At a cursory level, it means more competition among the media that advertisers use to reach consumers — print, TV, radio and the Internet — for both audiences and revenues. It will also mean acceleration of a trend that most English language newspapers in metro India have been experiencing, of declining youth readership.
The biggest impact, however, should be on the valuations of companies that have been building business-to-consumer, or BtoC, businesses. Finally, the scale that the India market is famous for will start coming into play at least on audience numbers.
Whether this will have a revenue impact is hard to say. It depends on what is on offer online, how it affects time spent and whether advertisers pay the same kind of money to reach a viewer or a reader online that they pay in print or TV. In mature Internet markets such as the US or the UK, the cost per thousand, or CPMs, on the Internet is a fraction of that for print or TV brands. That is because the impact of any content — films, television shows or newspaper articles — on the Web is considered weaker compared to, say, the same on TV or in print.

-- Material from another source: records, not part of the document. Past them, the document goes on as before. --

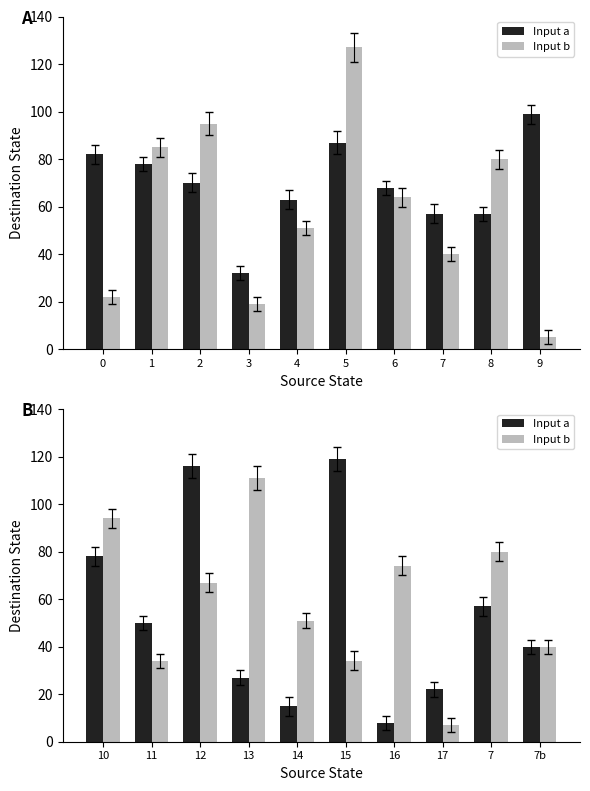

Is it true that Input a equals 117 at 10?

False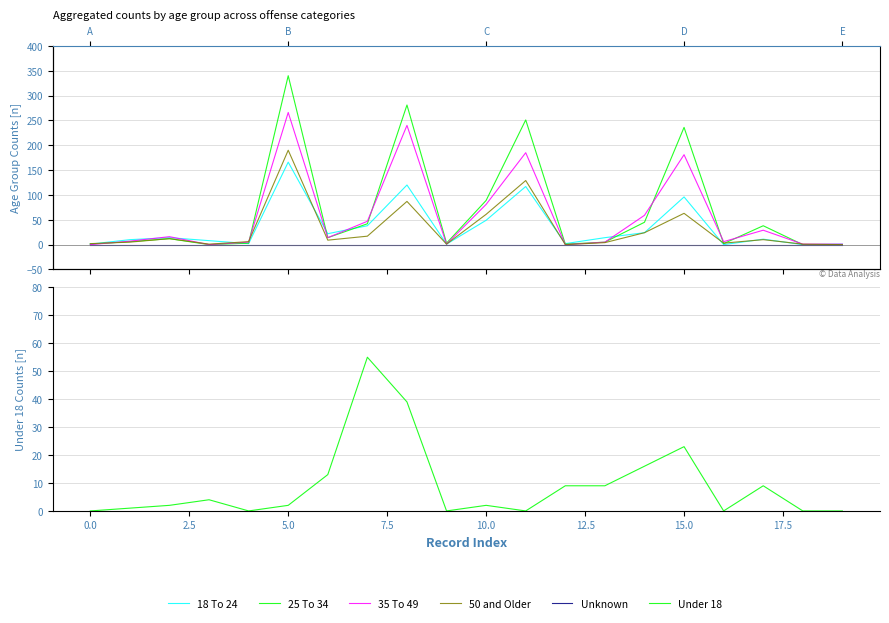

What is the sum of the Under 18 values at 10 and 14?

18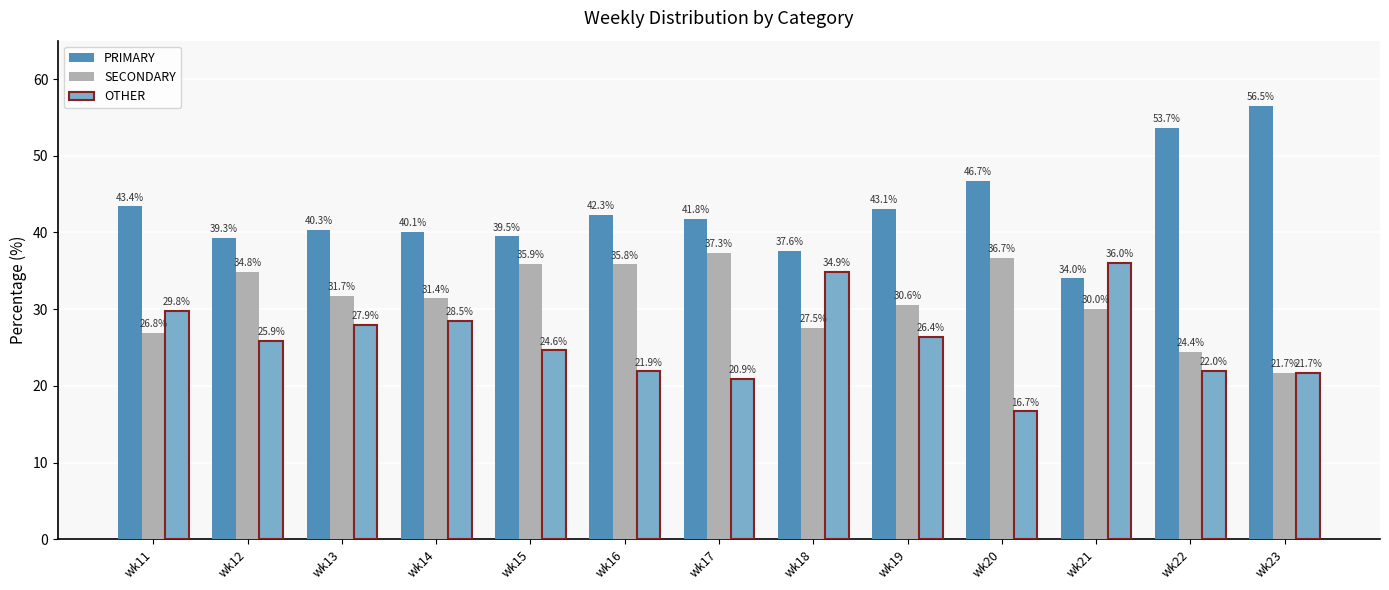

Reading left to right, list all the values displayed in this chart.

PRIMARY: wk11=43.4	wk12=39.3	wk13=40.3	wk14=40.1	wk15=39.5	wk16=42.3	wk17=41.8	wk18=37.6	wk19=43.1	wk20=46.7	wk21=34.0	wk22=53.7	wk23=56.5
SECONDARY: wk11=26.8	wk12=34.8	wk13=31.7	wk14=31.4	wk15=35.9	wk16=35.8	wk17=37.3	wk18=27.5	wk19=30.6	wk20=36.7	wk21=30.0	wk22=24.4	wk23=21.7
OTHER: wk11=29.8	wk12=25.9	wk13=27.9	wk14=28.5	wk15=24.6	wk16=21.9	wk17=20.9	wk18=34.9	wk19=26.4	wk20=16.7	wk21=36.0	wk22=22.0	wk23=21.7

The big Internet successes on both revenues and audiences remain aggregators or search engines, such as Google, which depend on free content. On the other hand, content companies have been pathetic at making money on the Net. For example, even though the top 16 news sites in the US belong to old media companies, it is their shrinking print or TV operations that fund these sites. Therefore, much of popular online media and its growth is subsidised by old media.
So far there hasn’t emerged a profitable business model for professionally generated content online, in spite of its obvious popularity. Maybe by the time we hit 200 million, there would be one that makes sense and returns, both.